Mayo News contributor and fitness guru, Paul O’Brien cut his teeth on the amateur stage that is Saint Patrick’s Drama Group but he is a clear natural behind the camera.
“I wondered whether I could do some of the stuff Vinnie had to do. That scene was very hard to shoot and to play but Sarah and I spent hours in the cottage getting into character and then it worked,” Paul O’Brien said last night.
He also said it would be great if some of the television networks picked-up on the online soap and it ultimately developed into a TV series.
“For the moment though it is all about its exposure online. I believe it really showcases Westport, not just as a beautiful tourism destination but also as a a perfect location for the film industry,” O’Brien continued.
Covies’ creator Len Collin is clearly an experienced storyline writer. While editing appeared a little rough at some stages and acting uneven, it must be remembered that this series was made on a shoestring budget.
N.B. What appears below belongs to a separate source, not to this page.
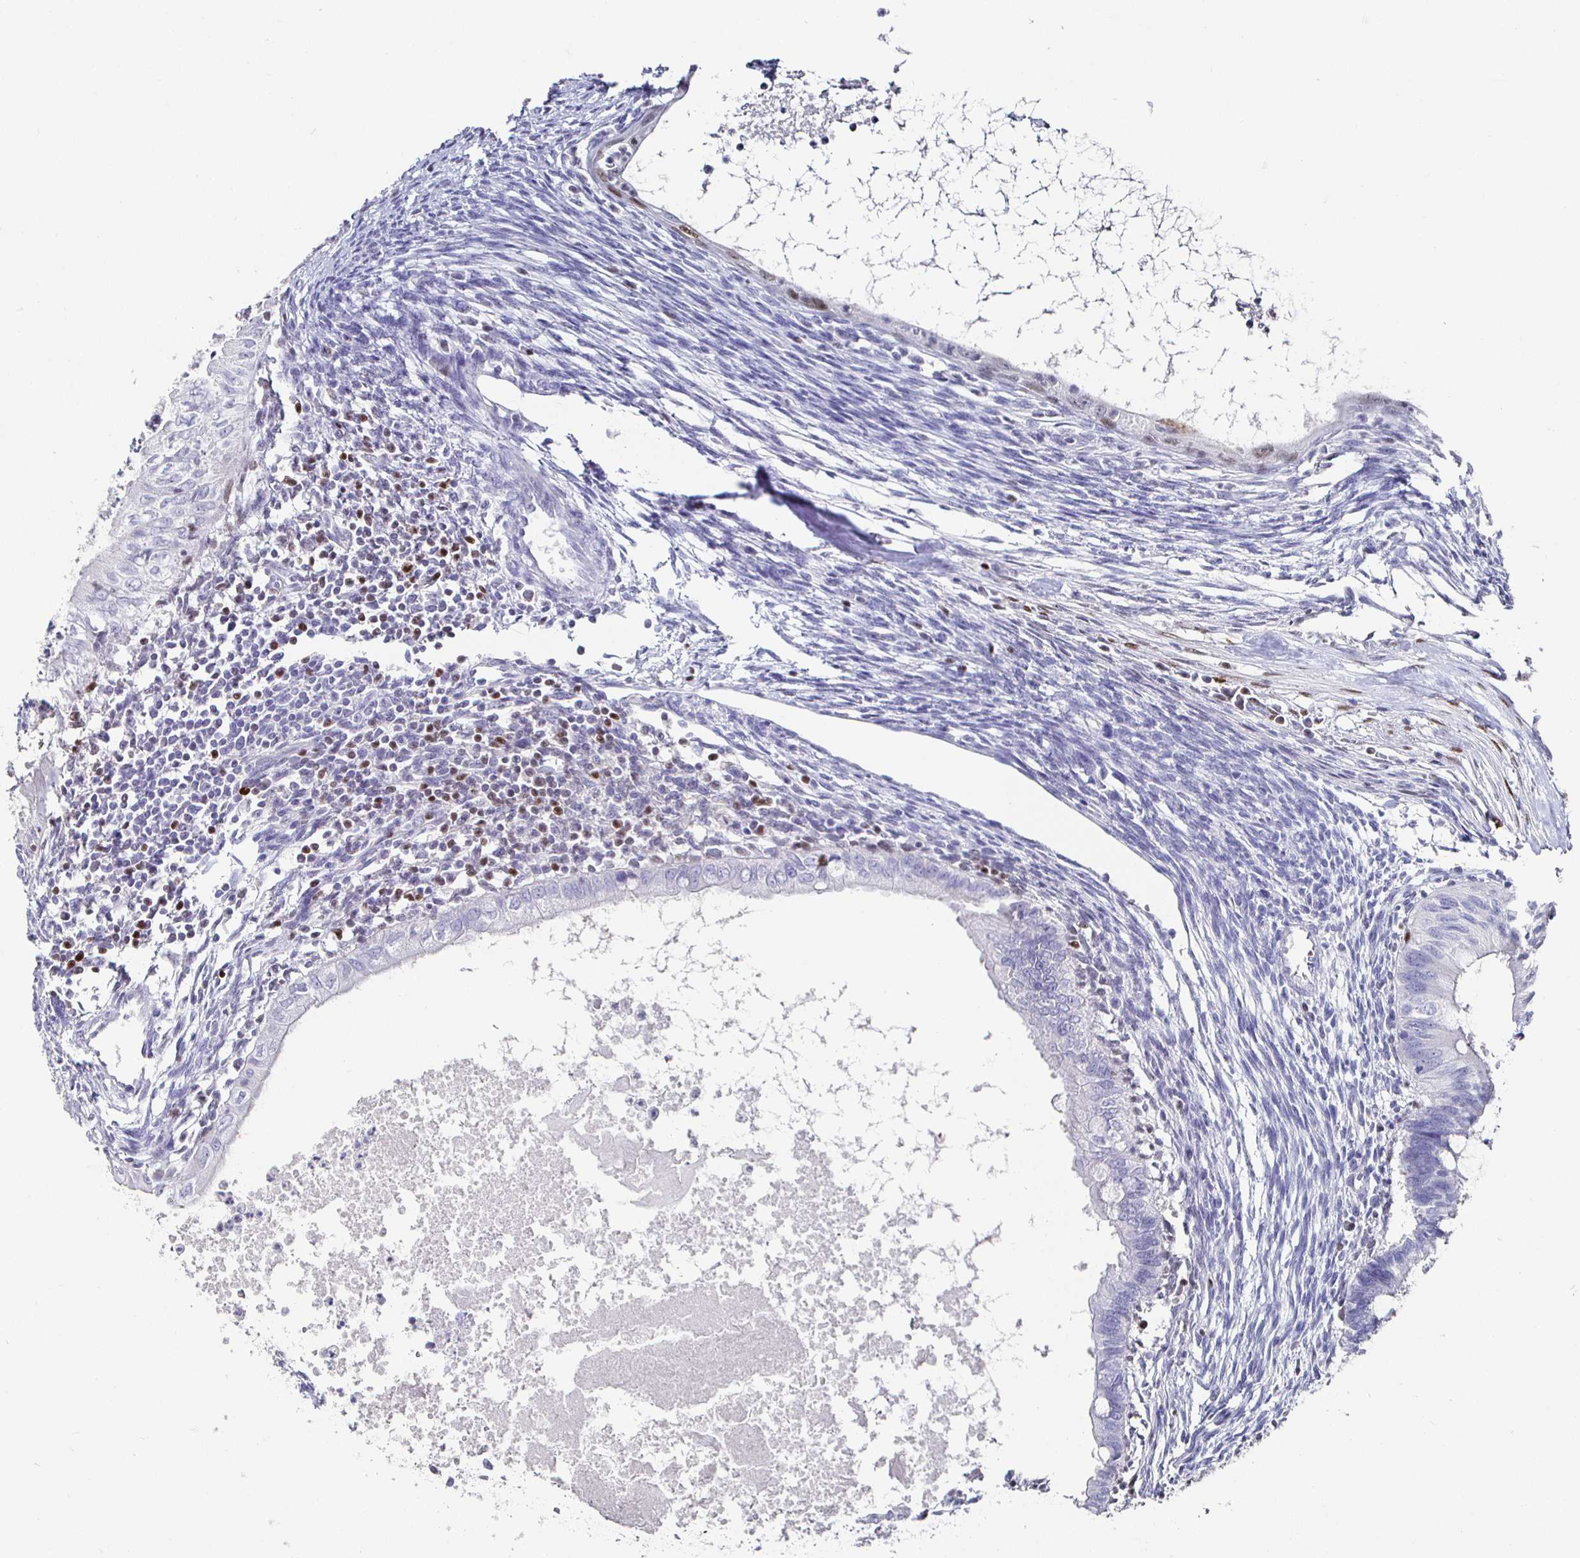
{"staining": {"intensity": "weak", "quantity": "<25%", "location": "nuclear"}, "tissue": "testis cancer", "cell_type": "Tumor cells", "image_type": "cancer", "snomed": [{"axis": "morphology", "description": "Carcinoma, Embryonal, NOS"}, {"axis": "topography", "description": "Testis"}], "caption": "Tumor cells show no significant expression in embryonal carcinoma (testis). Brightfield microscopy of IHC stained with DAB (brown) and hematoxylin (blue), captured at high magnification.", "gene": "RUNX2", "patient": {"sex": "male", "age": 37}}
According to Len Collin who has worked as a scriptwriter for Eastenders, The Bill, Ultimate Force, as well as for the RTE rural police drama, Single Handed, Covies is the first attempt in Ireland at creating a soap opera that will only be available online.
“Covies was made on a very low budget and with a lot of support from local businesses and the community in Westport. For example, an hour’s worth of drama on RTE would cost about half a million euros but we’ve filmed two hours of this soap for €24,000,” Len Collin said yesterday (Monday).
The Sligo native, who now resides in Westport, also observed that his adopted home town was a perfect location for shooting the drama and other filmmaking projects.
“Westport provides easy access to Knock airport and it has a train station. It is also very pretty and is close to lots of spectacular land and seascapes,’ Collin continued.
Collin also revealed that it was after he was forced to join the dole queue last June, for the first time in 20 years, that he started to develop the concept for the series.
Many of the stars of Covies are from the local amateur drama group, as well as from the wider community. They provided their services free, along with many local businesses and bodies who offered voluntary support and free services during the making of the series last autumn.
Where can i see covies
The very first episode of Covies was aired last night (Monday) on www.thecovies.com, and the next episode will go out on this Thursday night, January 14. The remaining episodes will air every Monday and Thursday over the next month.